Macri segnala in particolare le considerazioni del linguista Tullio De Mauro, secondo cui il 70% degli italiani fatica a leggere e scrivere. Nel dettaglio: il 5% è assolutamente analfabeta, il 33% stenta a decifrare un semplice articolo di giornale, e un altro 33% sta slittando nelle sabbie mobili dell’analfabetismo. A rafforzare quanto affermato da De Mauro e a lanciare l’allarme è la commissione europea che in base alle indagini svolte rivela che un quindicenne su cinque è analfabeta.
E’ chiaro che, come affermava Piero Ricca a commento dei dati forniti da De Mauro, la tendenza al declino delle competenze e all’analfabetismo di ritorno riguarda tutte le società occidentali. Ma in Italia il fenomeno ha un impatto maggiore. Tant’è vero che siamo in coda all’Europa per lettura di libri e giornali.
Secondo l’Istat più della metà degli italiani non legge nemmeno un libro all’anno, mentre la tv generalista, pur in declino, rimane il mezzo di comunicazione dominante.
Dal 2000 ad oggi le copie di quotidiani vendute vendute sono diminuite del 32%: da circa 6 milioni si è passati a poco più di quattro milioni (4.067.843, calcolando i 57 quotidiani censiti da Ads). Da queste, come suggerisce un articolo su linkiesta, se si sottraggono le copie vendute da i tre grandi quotidiani sportivi, rimangono tre milioni 461 mila copie. Il Censis, in un rapporto pubblicato un anno fa definisce marginale il ruolo della carta stampata nel processo dell’opinione pubblica nel nostro Paese.

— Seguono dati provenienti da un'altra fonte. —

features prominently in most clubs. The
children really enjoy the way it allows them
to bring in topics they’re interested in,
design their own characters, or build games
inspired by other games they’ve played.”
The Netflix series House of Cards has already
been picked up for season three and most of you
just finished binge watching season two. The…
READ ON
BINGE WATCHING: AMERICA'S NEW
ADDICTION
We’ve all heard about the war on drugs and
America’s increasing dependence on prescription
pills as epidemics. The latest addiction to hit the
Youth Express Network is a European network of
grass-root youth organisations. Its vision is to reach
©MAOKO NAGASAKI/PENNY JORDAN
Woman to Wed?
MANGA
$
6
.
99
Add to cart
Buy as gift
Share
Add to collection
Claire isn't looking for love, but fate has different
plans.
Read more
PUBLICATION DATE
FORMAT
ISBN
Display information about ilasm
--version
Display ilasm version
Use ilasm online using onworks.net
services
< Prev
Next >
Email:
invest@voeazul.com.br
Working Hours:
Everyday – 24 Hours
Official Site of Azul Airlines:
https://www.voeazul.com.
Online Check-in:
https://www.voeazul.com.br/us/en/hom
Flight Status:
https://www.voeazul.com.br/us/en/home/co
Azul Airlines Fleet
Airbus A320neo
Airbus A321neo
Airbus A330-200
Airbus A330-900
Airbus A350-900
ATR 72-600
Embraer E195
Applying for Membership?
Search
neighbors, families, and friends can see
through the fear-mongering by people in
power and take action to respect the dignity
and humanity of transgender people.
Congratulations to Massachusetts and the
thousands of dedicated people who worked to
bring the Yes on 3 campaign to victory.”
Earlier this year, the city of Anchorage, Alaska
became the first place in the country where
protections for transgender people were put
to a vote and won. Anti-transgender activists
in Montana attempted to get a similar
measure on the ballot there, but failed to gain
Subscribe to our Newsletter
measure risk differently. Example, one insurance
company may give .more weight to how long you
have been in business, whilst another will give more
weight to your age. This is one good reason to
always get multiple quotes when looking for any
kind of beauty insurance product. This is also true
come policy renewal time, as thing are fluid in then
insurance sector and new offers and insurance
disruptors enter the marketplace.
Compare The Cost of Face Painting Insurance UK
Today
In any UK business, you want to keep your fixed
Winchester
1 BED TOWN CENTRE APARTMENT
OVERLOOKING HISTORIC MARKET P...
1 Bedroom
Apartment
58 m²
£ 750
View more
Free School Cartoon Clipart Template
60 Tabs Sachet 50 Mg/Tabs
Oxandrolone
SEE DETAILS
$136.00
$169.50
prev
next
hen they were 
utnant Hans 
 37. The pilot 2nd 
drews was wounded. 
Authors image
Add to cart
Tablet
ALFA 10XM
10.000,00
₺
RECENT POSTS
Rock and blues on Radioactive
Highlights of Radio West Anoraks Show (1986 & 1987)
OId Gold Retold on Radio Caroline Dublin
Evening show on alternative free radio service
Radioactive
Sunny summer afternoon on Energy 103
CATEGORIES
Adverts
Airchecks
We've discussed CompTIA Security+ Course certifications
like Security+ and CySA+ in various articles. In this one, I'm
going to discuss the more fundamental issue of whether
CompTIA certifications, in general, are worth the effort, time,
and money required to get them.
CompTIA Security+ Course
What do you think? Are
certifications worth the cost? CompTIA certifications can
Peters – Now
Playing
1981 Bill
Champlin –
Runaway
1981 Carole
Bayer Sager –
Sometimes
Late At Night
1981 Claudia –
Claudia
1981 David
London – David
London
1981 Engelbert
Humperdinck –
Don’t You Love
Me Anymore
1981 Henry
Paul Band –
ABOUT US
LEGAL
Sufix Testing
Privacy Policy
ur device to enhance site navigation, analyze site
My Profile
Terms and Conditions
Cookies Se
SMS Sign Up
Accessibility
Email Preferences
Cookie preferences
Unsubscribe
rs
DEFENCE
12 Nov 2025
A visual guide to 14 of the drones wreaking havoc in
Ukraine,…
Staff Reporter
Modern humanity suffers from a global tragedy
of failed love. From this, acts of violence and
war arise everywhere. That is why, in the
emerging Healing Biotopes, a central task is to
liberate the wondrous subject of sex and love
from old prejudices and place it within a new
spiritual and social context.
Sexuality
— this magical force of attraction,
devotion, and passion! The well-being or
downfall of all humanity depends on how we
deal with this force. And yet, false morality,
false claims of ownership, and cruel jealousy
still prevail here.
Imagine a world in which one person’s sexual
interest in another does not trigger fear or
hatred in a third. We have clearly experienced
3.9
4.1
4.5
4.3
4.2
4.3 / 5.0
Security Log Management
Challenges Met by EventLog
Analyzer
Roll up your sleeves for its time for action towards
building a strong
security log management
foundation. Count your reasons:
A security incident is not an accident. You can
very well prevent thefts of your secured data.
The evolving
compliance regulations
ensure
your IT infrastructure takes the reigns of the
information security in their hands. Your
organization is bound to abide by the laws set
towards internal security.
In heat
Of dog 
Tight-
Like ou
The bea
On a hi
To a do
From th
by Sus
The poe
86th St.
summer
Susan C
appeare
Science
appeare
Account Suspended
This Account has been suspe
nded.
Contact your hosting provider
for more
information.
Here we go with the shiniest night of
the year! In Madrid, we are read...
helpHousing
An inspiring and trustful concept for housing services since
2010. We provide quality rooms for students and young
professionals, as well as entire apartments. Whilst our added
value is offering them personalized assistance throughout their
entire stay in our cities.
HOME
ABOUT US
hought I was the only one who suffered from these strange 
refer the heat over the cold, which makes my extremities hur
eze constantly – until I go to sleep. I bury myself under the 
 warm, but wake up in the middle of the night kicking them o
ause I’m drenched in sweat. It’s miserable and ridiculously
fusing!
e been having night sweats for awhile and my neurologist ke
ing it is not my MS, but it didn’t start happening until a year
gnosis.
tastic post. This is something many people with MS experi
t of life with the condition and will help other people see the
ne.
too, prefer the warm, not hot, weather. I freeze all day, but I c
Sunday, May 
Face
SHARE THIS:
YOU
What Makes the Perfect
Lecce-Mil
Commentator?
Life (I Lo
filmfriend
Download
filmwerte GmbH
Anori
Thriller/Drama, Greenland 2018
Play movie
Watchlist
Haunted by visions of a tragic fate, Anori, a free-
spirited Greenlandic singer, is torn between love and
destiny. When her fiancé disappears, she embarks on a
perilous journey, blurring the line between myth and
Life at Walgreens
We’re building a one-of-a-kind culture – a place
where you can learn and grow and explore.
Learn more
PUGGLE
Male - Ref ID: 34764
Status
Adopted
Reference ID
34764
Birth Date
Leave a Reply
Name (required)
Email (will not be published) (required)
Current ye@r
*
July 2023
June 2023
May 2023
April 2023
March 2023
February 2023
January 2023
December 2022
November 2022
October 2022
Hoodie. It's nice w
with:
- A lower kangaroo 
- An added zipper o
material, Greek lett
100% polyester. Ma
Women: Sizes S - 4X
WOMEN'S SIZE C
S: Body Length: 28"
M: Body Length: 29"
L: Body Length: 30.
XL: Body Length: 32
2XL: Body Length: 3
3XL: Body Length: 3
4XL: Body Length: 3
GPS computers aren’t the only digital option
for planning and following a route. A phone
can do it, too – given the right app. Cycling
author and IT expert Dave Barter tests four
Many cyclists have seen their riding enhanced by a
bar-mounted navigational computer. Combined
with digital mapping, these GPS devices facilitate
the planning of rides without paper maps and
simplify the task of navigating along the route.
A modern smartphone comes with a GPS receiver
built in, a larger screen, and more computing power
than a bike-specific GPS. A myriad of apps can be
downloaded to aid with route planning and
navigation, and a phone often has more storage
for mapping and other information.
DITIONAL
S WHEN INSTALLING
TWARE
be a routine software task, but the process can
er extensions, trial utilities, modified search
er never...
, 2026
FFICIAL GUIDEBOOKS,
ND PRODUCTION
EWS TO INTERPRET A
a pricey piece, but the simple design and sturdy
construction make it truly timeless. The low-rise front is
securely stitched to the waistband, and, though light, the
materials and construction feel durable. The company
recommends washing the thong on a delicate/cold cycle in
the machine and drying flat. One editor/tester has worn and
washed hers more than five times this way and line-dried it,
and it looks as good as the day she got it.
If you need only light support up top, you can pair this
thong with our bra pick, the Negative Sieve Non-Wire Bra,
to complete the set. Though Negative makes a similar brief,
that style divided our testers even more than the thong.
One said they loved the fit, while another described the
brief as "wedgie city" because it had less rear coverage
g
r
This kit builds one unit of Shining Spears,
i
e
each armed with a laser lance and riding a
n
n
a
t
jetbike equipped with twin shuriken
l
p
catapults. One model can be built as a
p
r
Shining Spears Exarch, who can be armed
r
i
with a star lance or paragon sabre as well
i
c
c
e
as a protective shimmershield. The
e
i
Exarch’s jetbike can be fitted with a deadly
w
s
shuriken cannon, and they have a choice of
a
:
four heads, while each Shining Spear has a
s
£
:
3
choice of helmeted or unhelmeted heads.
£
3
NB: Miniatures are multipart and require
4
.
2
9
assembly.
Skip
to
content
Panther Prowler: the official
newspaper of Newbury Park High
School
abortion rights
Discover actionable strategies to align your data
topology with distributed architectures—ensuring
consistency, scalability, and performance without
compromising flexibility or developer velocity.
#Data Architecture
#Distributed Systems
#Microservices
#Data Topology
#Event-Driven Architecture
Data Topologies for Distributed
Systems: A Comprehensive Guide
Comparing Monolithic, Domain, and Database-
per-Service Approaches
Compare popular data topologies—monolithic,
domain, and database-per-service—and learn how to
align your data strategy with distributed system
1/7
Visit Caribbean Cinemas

La crisi della carta stampata deve quindi essere analizzata anche al di fuori degli schemi classici che circoscrivono la disaffezione dall’ acquisto del quotidiano solo e semplicemente in conseguenza alla maggiore disponibilità delle persone a rivolgersi a internet come fonte di informazione. L’ edizione online dei quotidiani non moltiplica il numero di persone che vogliono essere informate con frequenza giornaliera su fatti e accadimenti importanti che scandiscono la vita dei cittadini. Moltiplicano semmai l’informazione soft, in tutte le accezioni attraverso le quali può essere declinata, testo-voce-immagini.
E così, alla fine,”viviamo in una società ipertecnologica, che ha moltiplicato e potenziato i mezzi di informazione, ma che in definitiva sembra perdere progressivamente un pubblico capace di interpretare il prodotto che essa stessa produce”.